** REQUIREMENT **
Leave out the pictures and retype, exactly, the lines below from the line with "Office of Research and Drafting" up to and including the line with "If the applicant is a partnership, each", nothing more.

[[ DATA TO EXAMINE, beginning ]]

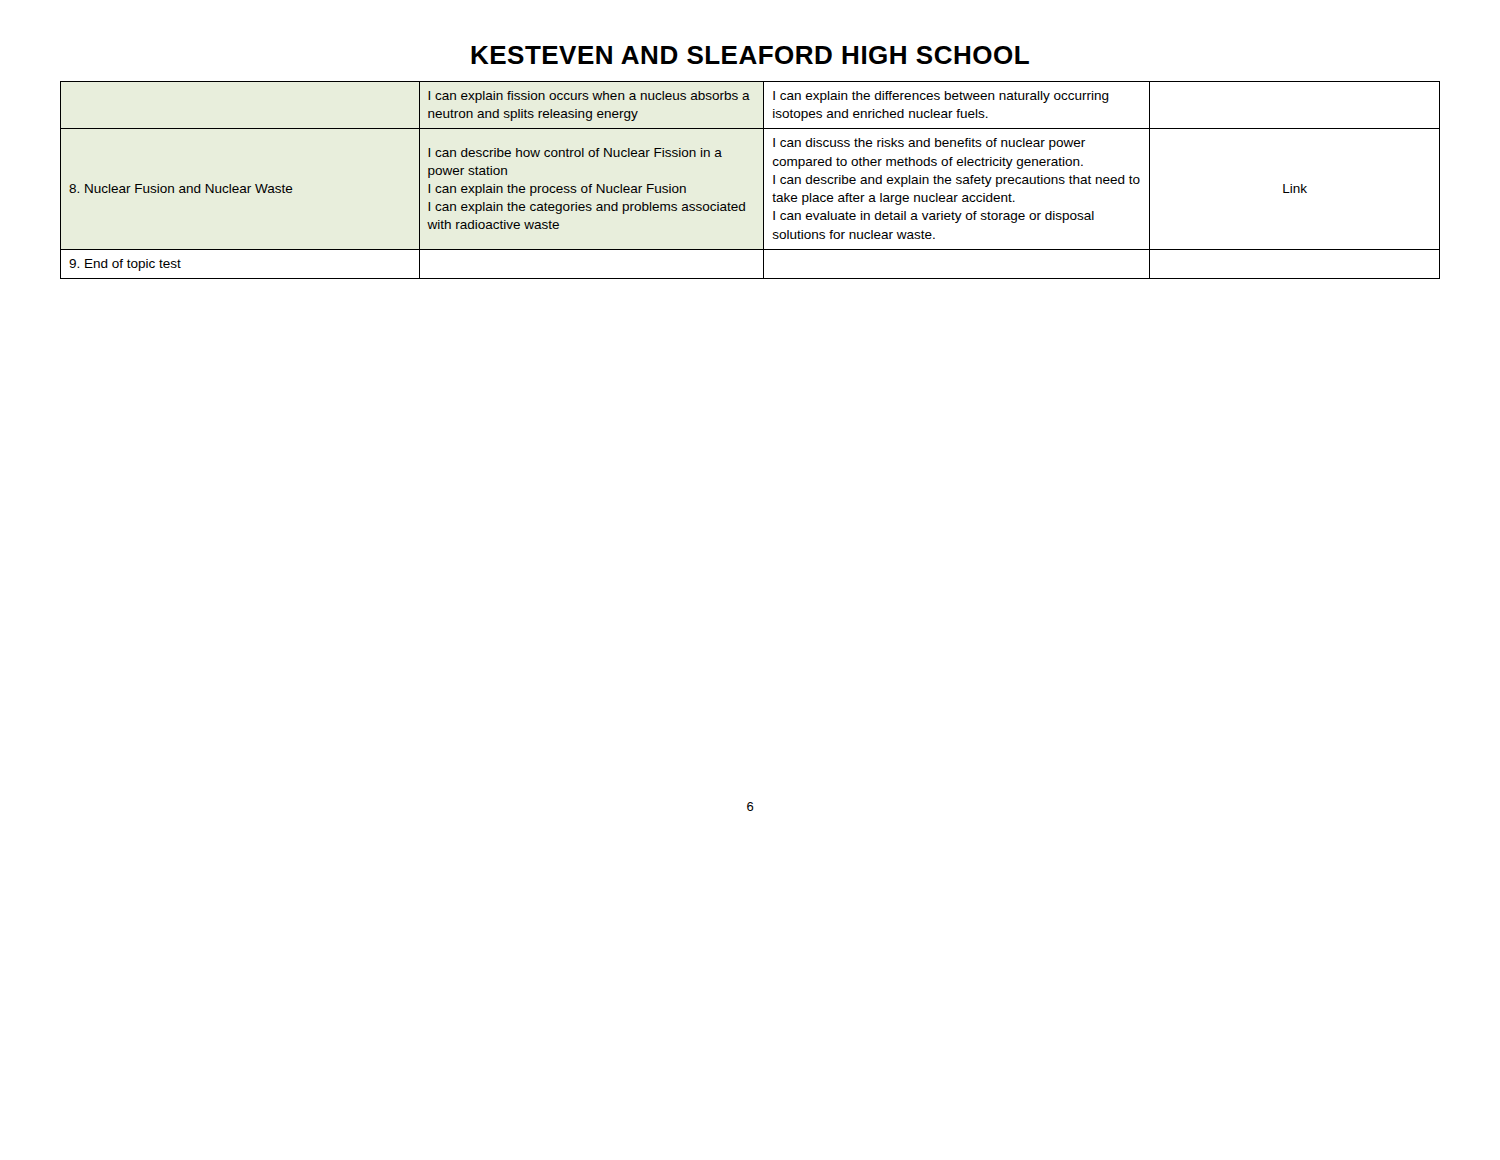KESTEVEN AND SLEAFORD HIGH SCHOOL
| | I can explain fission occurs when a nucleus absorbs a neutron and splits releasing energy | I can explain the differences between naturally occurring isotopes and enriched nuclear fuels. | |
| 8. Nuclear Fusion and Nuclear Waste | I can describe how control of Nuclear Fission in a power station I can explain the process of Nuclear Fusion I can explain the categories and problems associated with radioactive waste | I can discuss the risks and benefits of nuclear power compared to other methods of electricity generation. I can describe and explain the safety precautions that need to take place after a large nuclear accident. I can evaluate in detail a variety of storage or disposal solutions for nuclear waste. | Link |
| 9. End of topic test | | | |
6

[[ DATA TO EXAMINE, end ]]
[[ DATA TO EXAMINE, beginning ]]

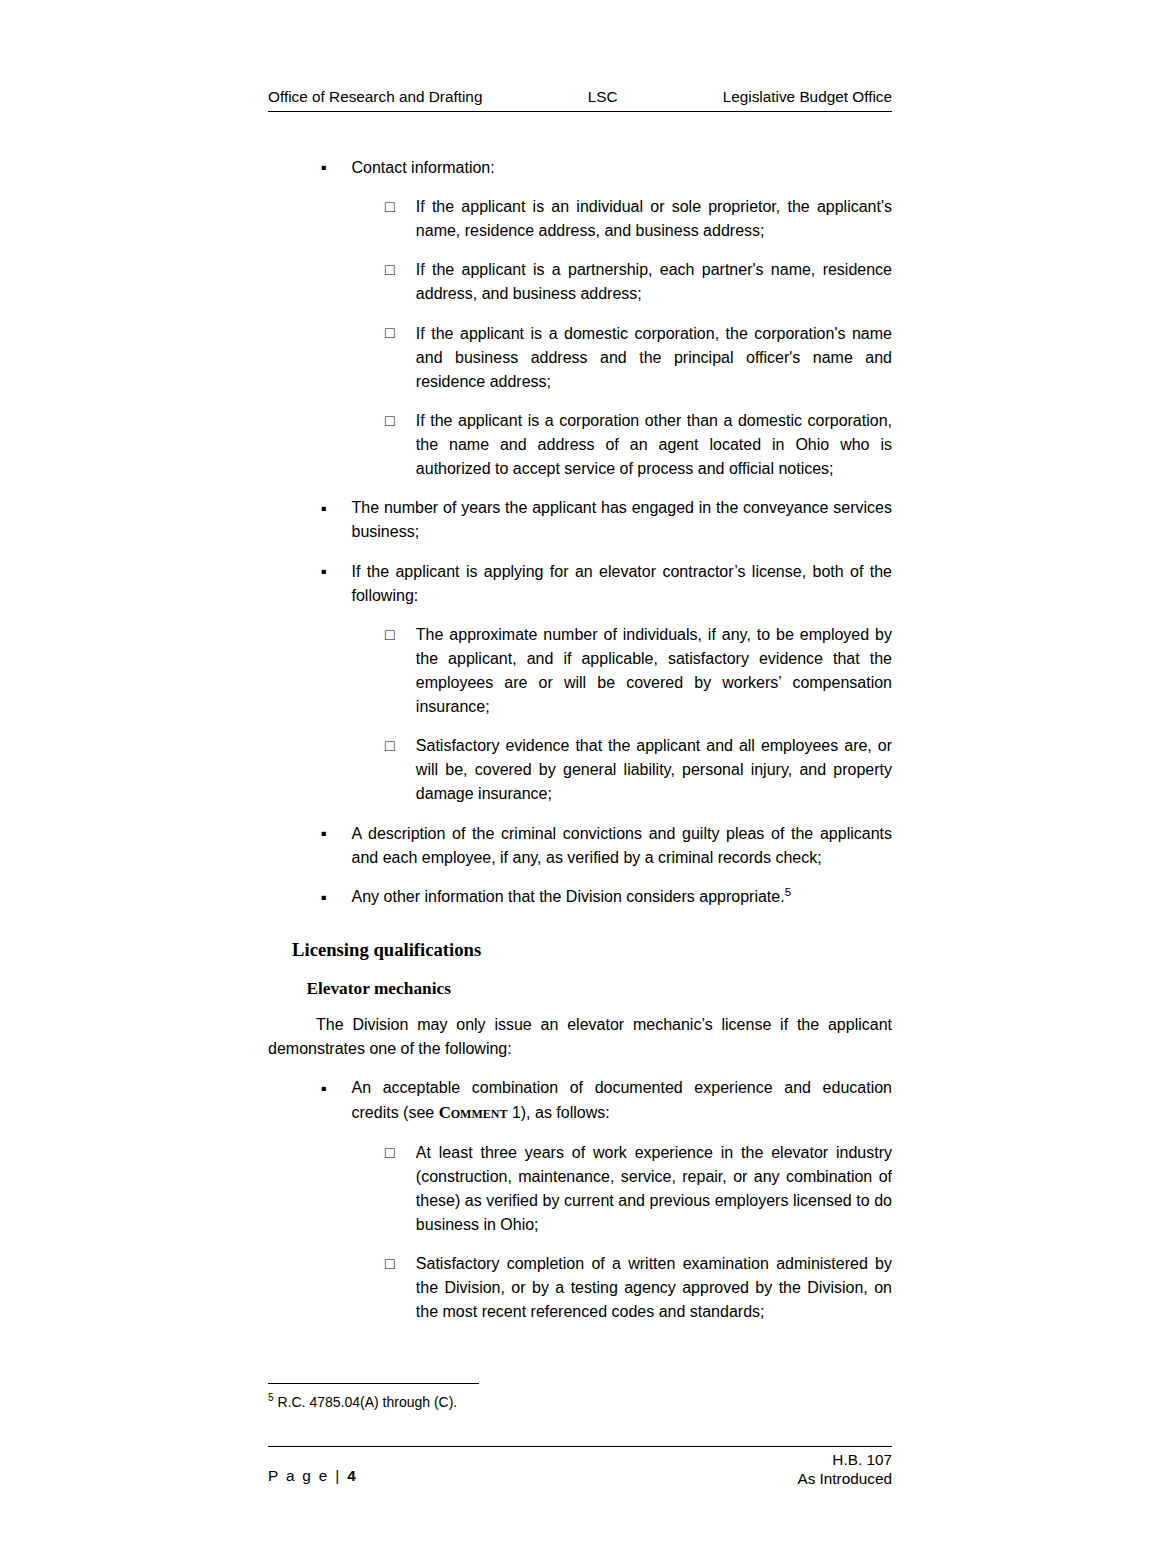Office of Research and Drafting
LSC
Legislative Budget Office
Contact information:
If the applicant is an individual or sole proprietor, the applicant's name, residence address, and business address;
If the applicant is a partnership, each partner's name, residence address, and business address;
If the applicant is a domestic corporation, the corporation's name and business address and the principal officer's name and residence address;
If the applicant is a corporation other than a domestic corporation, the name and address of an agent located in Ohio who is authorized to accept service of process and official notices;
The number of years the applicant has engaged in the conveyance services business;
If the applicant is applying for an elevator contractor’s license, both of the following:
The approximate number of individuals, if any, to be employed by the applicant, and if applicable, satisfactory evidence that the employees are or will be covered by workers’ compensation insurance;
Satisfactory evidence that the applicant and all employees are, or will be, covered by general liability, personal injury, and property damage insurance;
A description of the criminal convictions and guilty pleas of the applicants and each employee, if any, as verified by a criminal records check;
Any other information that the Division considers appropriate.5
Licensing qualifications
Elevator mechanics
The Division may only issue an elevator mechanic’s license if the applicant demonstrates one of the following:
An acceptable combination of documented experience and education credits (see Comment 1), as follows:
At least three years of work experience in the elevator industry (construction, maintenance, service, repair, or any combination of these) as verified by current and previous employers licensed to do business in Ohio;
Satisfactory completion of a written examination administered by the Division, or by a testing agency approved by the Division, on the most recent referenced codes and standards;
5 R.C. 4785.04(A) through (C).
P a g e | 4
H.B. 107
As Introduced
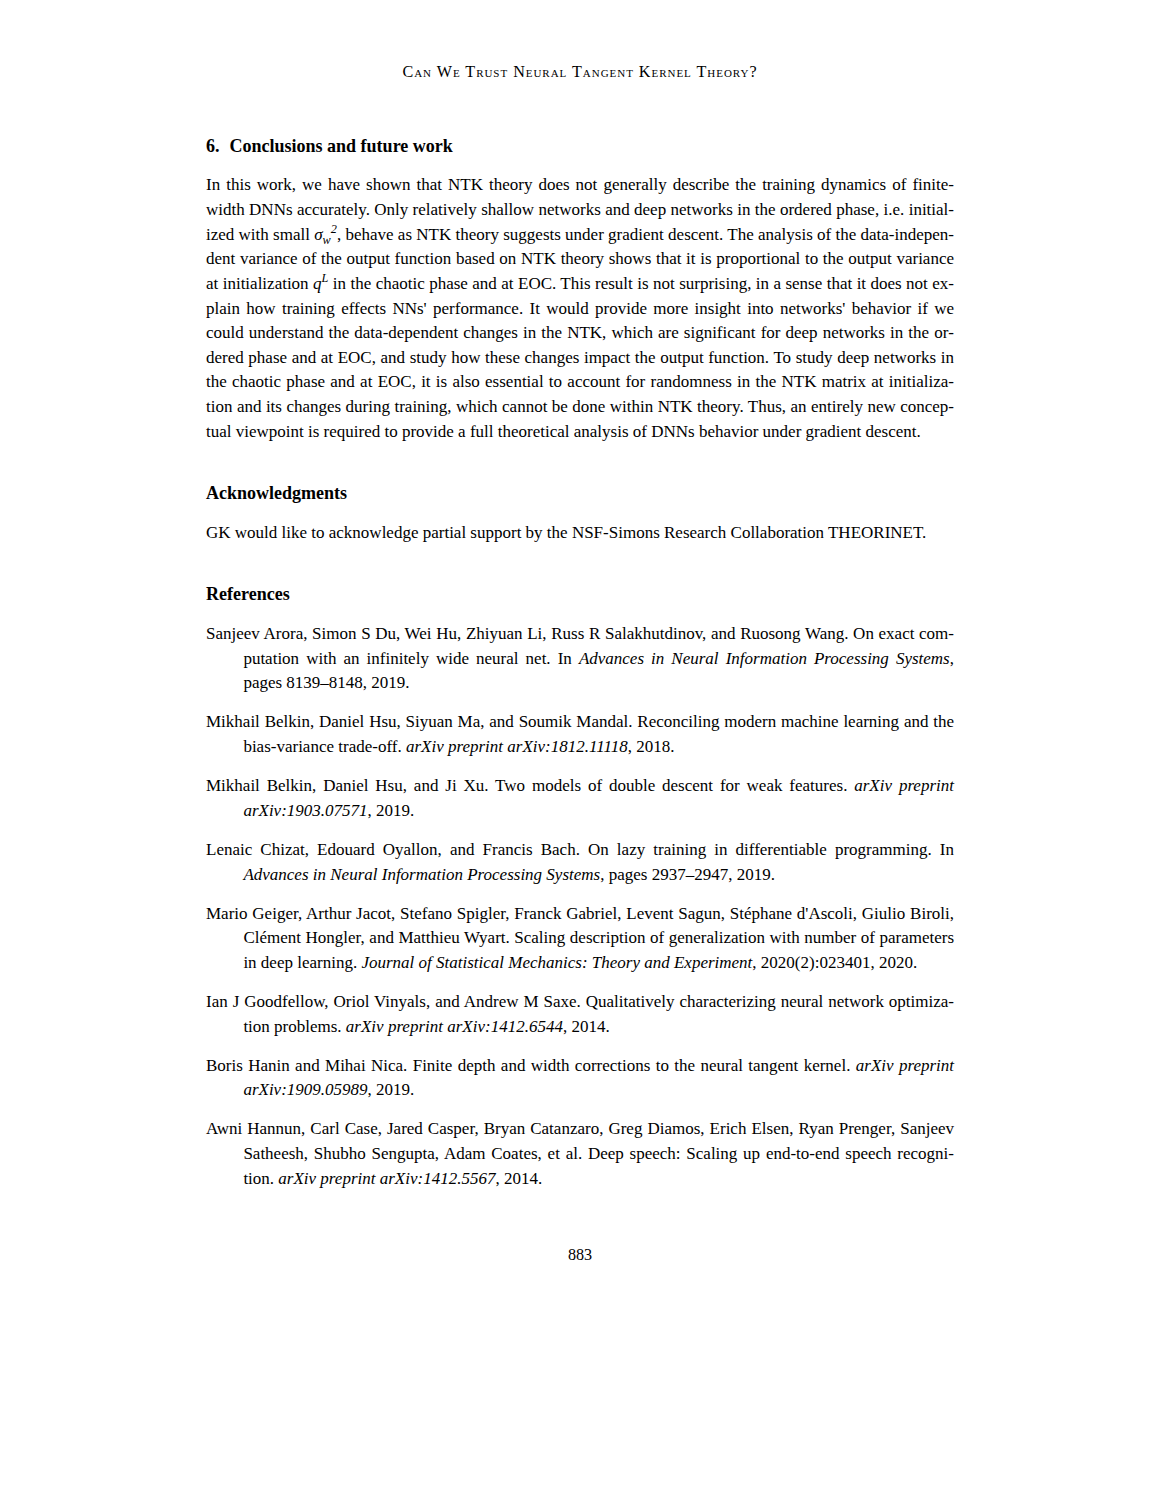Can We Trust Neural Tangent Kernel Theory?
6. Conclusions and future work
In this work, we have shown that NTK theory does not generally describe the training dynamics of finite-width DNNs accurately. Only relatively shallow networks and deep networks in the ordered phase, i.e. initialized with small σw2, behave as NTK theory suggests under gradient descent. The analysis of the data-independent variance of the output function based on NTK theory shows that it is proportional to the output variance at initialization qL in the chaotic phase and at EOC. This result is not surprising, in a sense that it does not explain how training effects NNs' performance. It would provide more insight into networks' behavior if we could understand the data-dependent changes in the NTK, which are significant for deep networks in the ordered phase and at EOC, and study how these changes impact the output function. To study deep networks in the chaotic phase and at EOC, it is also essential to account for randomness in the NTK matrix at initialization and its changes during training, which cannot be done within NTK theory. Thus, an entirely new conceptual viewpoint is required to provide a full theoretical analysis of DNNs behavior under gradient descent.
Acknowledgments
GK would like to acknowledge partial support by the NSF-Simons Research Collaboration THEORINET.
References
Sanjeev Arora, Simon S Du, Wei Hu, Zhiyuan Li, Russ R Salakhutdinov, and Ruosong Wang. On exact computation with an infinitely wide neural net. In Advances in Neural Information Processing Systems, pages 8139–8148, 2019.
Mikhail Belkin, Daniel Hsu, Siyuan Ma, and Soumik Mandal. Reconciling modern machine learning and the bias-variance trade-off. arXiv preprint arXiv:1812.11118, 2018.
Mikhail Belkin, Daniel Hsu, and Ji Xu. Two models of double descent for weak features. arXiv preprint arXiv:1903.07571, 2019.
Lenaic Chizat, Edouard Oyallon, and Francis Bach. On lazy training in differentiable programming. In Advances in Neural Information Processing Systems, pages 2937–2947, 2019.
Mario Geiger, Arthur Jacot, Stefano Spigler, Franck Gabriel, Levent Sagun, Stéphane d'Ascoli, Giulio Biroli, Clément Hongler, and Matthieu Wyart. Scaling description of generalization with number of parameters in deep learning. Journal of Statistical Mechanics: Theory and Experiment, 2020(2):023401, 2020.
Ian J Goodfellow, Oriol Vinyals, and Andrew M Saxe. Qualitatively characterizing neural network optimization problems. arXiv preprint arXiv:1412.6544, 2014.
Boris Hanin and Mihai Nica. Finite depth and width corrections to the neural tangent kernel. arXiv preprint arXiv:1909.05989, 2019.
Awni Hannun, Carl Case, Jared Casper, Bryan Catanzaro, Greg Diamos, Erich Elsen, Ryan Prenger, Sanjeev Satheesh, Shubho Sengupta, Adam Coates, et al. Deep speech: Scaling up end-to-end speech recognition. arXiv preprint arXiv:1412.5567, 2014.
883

[[ DATA TO EXAMINE, end ]]

** COMPLETED EXERCISE **
Office of Research and Drafting
LSC
Legislative Budget Office
Contact information:
If the applicant is an individual or sole proprietor, the applicant's name, residence address, and business address;
If the applicant is a partnership, each partner's name, residence address, and business address;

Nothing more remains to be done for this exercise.